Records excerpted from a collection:
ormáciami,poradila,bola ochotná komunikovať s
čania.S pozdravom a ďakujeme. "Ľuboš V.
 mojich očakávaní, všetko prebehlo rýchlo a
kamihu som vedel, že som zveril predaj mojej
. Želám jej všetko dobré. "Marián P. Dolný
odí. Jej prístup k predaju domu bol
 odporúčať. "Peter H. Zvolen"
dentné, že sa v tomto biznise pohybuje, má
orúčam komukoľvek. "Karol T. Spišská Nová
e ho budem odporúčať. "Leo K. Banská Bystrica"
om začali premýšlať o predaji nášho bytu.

Your objective: The lines from the one holding "kamihu som vedel, že som zveril predaj mojej" to the final line of the entries, both included, are what should be output, exactly and alone.

Answer box:
kamihu som vedel, že som zveril predaj mojej
. Želám jej všetko dobré. "Marián P. Dolný
odí. Jej prístup k predaju domu bol
 odporúčať. "Peter H. Zvolen"
dentné, že sa v tomto biznise pohybuje, má
orúčam komukoľvek. "Karol T. Spišská Nová
e ho budem odporúčať. "Leo K. Banská Bystrica"
om začali premýšlať o predaji nášho bytu.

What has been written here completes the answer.